Family physicians across the country can trace their daily practices and bedside manner back to The University of Western Ontario.
Western, along with St. Joseph’s Health Care, celebrated 40 years of family medicine at a ceremony on Dec. 10.
London, said to be the “birthplace of family medicine,” became the home to the first full-service family medicine teaching centre in Canada, St. Joseph’s Family Medical and Dental Centre, and Western was the first medical school in the country to offer post-graduate training in family medicine.
“It represented the first teaching unit of its kind and it has served as a model on which all the other teaching sites across the country have been based,” says Dr. Tom Freeman, chair of Western’s family medicine department, adding post-graduate training in family medicine has since become standard at all medical schools in Canada.
The first person to sit as chair of the department, Dr. Ian McWhinney, attended the anniversary event, along with several other founding physicians of the original family medical centre. McWhinney joined Western in 1968 and his pioneering work is credited for establishing family medicine as specialized discipline, a model which was replicated across the country.
Dr. Calvin Gutkin, executive director and CEO of the College of Family Physicians of Canada, Jan Kasperski, CEO of the Ontario College of Family Physicians (OCFP), and Dr. Stephen Wetmore, president of the OCFP, also attended.
Prior to the establishment of a department of family medicine and training site at St. Joseph’s Hospital, Freeman says medical students would engage in 12 months of in-hospital training before being awarded a general license.
But family doctors don’t typically practice in hospitals – they work in the community. Freeman says this left a gap between what medical students were learning and what they would encounter in their practices.
“The kinds of issues and solutions to the issues patients have in the community are quite different than what happens in hospital-base practices,” he says.
“The diseases, the problems and the solutions that occur in a teaching hospital have no bearing or very little relevance to what happens out in the community.”
It was with this understanding that family medicine evolved across the country. Students at Western now receive a minimum of two years training in family medicine upon graduation from medical school, including half of the time spent in a teaching site or community-based practice and half in a teaching hospital.

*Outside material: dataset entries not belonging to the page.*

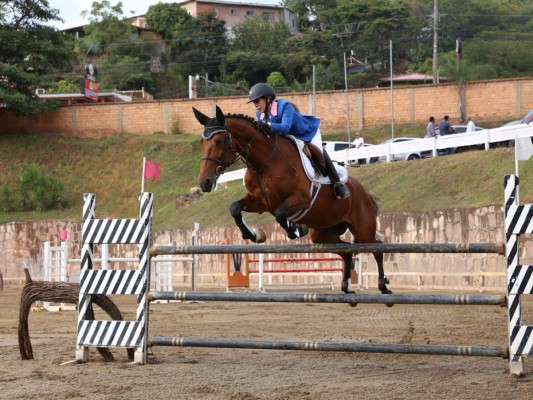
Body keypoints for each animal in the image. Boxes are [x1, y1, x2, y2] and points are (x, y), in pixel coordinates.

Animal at [191, 106, 390, 300]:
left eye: (219, 141)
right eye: (202, 142)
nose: (205, 182)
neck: (264, 162)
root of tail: (364, 192)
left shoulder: (301, 200)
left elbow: (281, 215)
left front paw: (296, 229)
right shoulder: (260, 202)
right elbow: (235, 208)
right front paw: (254, 234)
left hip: (363, 230)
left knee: (377, 248)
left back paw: (383, 286)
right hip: (323, 234)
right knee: (347, 250)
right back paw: (347, 287)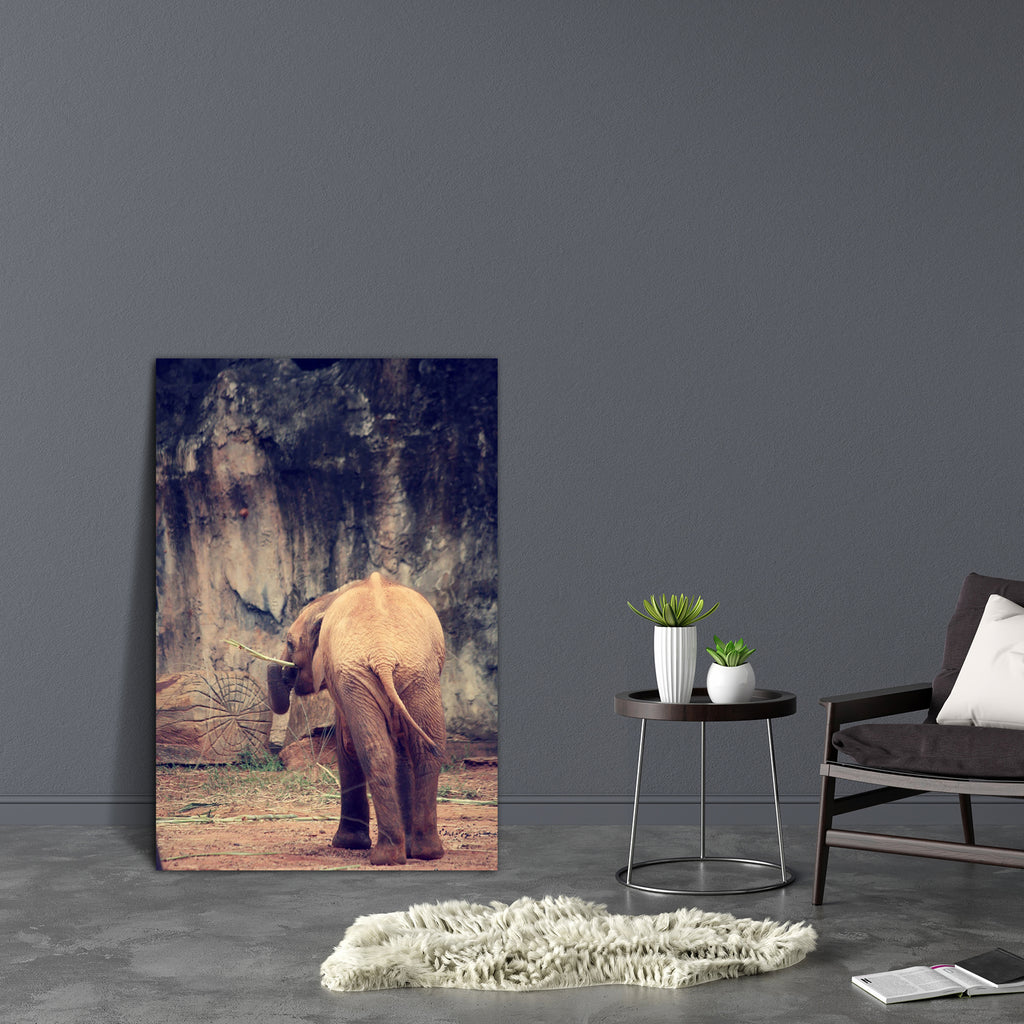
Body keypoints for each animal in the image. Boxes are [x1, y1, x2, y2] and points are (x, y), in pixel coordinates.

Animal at [267, 573, 447, 865]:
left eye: (291, 643)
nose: (285, 671)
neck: (330, 598)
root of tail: (384, 656)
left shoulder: (341, 681)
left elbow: (347, 744)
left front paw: (347, 844)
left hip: (372, 676)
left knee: (374, 750)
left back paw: (387, 856)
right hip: (418, 675)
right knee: (422, 748)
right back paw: (424, 852)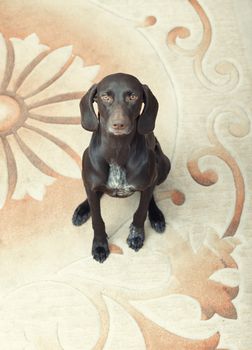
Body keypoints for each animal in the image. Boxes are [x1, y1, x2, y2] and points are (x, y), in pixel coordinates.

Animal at [73, 72, 171, 262]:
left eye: (133, 97)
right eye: (105, 97)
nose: (119, 124)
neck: (117, 149)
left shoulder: (147, 183)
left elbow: (140, 212)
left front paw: (137, 235)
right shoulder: (91, 184)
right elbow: (97, 218)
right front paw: (100, 244)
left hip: (163, 166)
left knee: (151, 194)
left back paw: (156, 216)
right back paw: (82, 209)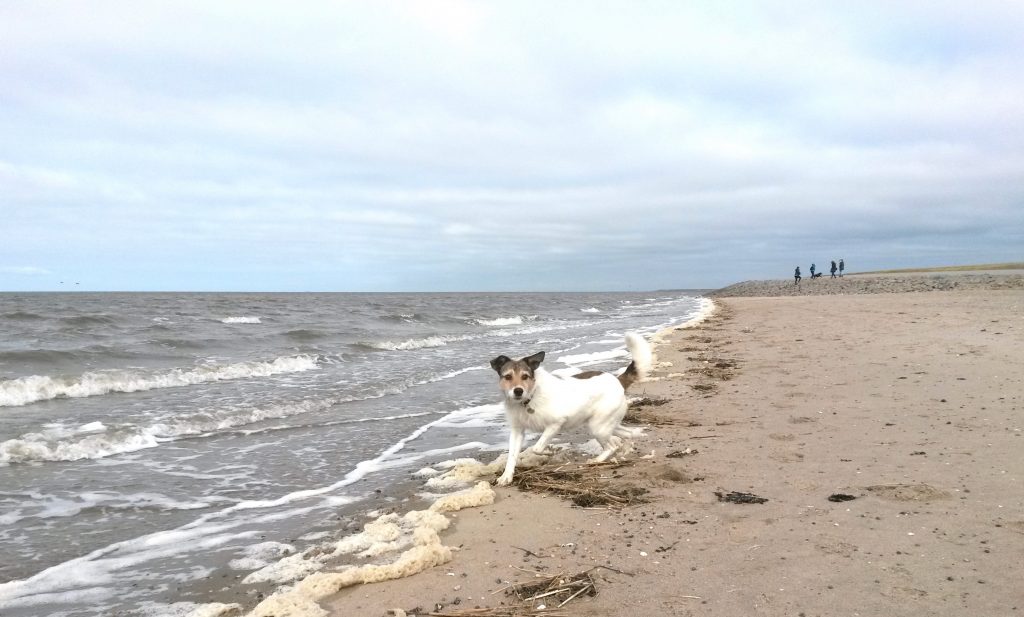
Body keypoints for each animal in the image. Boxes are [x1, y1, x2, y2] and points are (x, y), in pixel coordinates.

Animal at [489, 333, 651, 487]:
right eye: (508, 376)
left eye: (525, 376)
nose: (518, 391)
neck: (530, 397)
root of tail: (617, 380)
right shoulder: (517, 431)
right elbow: (512, 456)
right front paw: (506, 476)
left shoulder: (555, 424)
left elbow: (537, 448)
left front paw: (548, 451)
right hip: (607, 423)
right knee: (626, 434)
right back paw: (632, 441)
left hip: (597, 427)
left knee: (612, 446)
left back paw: (597, 459)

“Now every medical school has a department of family medicine,” says Freeman.
“Because family medicine is the basis on which our health care system in Canada is based, the importance of having developed such teaching sites and capacities to train people for that has been a really important contribution to health care in Canada.”
More than 1,000 medical students have graduated from Western’s family medicine program since its inaugural class.
Freeman says the increasing demand for family physicians has created new pressures for the program. To address this need, Western plans to raise its class size from 54 to 75 residents by 2012.
The university is also looking to curb the decline over the past decade of fewer medical graduates entering family medicine. Similarly, the profession must also look at ways to bridge the needs of female family physicians looking to start a family while maintaining a medical practice.
Continuing its tradition of breaking new ground, Western has the only family medicine department to offer a master’s degree and beginning in September, it will have the first PhD program in family medicine in North America.
“The first chair of the department had quite a robust vision for where family medicine needed to go and it’s been possible to follow through on a lot of those initiatives,” says Freeman.